Sobre Yvonne Pereira leia:
"Recordações da mediunidade"- de Yvonne A. Pereira, sob orientação de Bezerra de Menezes-  A autora, em narrativa ágil e envolvente, confidencia as recordações da própria mediunidade, transmitindo sua vivência no exercício mediúnico por longos anos, expondo suas observações sobre os mais variados fenômenos que sentiu em si mesma.

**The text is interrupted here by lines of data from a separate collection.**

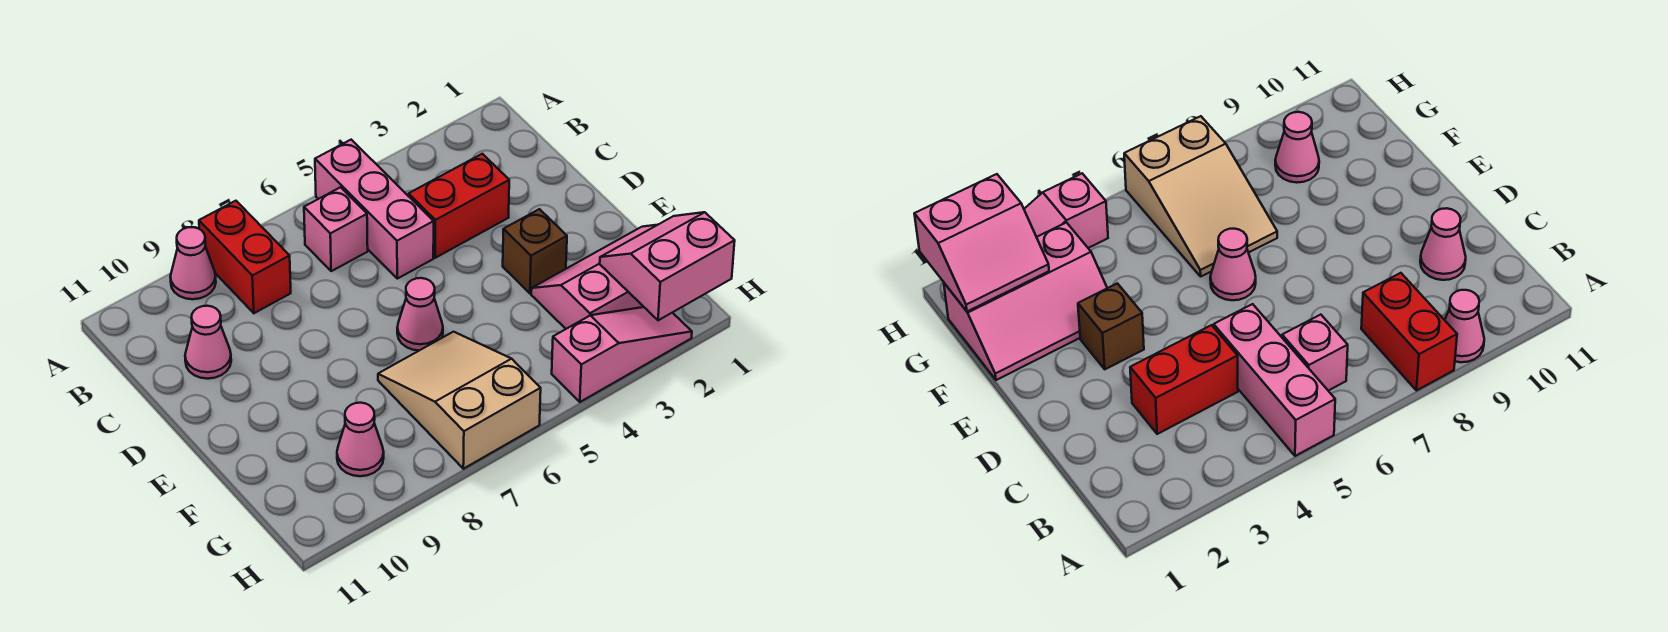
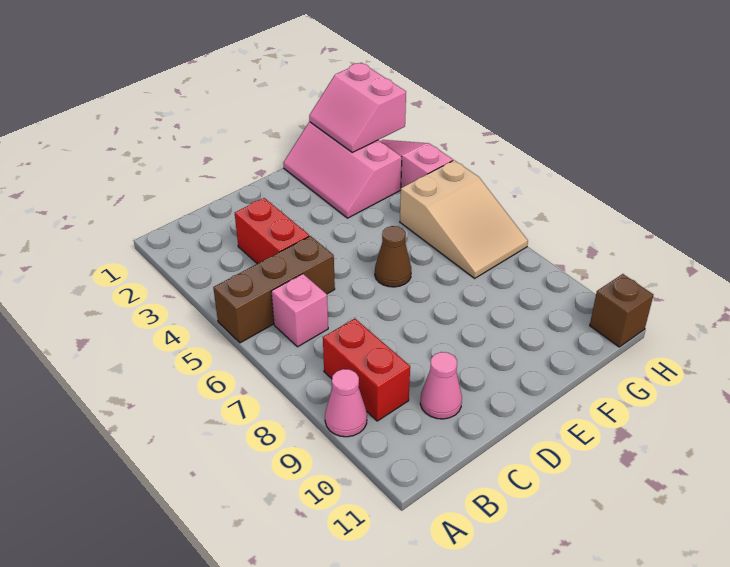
pink 1x3 brick [315,140,434,279] -> brown 1x3 brick [213,236,335,343]
red 1x2 brick [199,201,291,313] -> red 1x2 brick turned to [323,319,410,421]
brown 1x1 brick [503,209,567,293] -> brown 1x1 brick moved to [590,274,653,347]
pink 1x1 cone [397,278,443,350] -> brown 1x1 cone [375,226,411,287]
tan 2x3 slope [378,332,541,469] -> tan 2x3 slope turned to [400,160,528,278]
pink 1x1 cone [337,403,384,476] -> none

"Yvonne do Amaral Pereira - O vôo de uma alma" - Augusto Marques de Freitas 
 livro relata boa parte de suas atividades no bem, mostrando o aspecto humano que a caracterizava. A assistida de Bezerra de Menezes, desde a sua infância, além de constantemente amparada por Charles que foi seu pai em algumas reencarnações transatas, a médium de Camilo Castelo Branco é aqui retratada não só pelo seu Acervo Literário, como também, em Lembrando Suas Vidas Passadas, sua Mediunidade, o Receituário Homeopático que exerceu durante 54 anos ininterruptos, seus Desdobramentos do Corpo Físico, sua participação no Esperanto, sua desencarnação, os Espíritos Amigos, as aparições junto a sofredores após a desencarnação, o encontro com Humberto de Campos (Irmão X) na espiritualidade, após assistirem uma palestra do Instrutor  Gúbio, mensagens dadas após sua passagem ã vida do Além, etc. Ressalte-se a vasta correspondência de Yvonne com o Padre Sebastião Bernardes, que residia em Uberaba, e que nada mais era que o Bispo Incinerador das obras espíritas no alto-de-fé de Barcelona, ocorrido em 09 de outubro de 1861.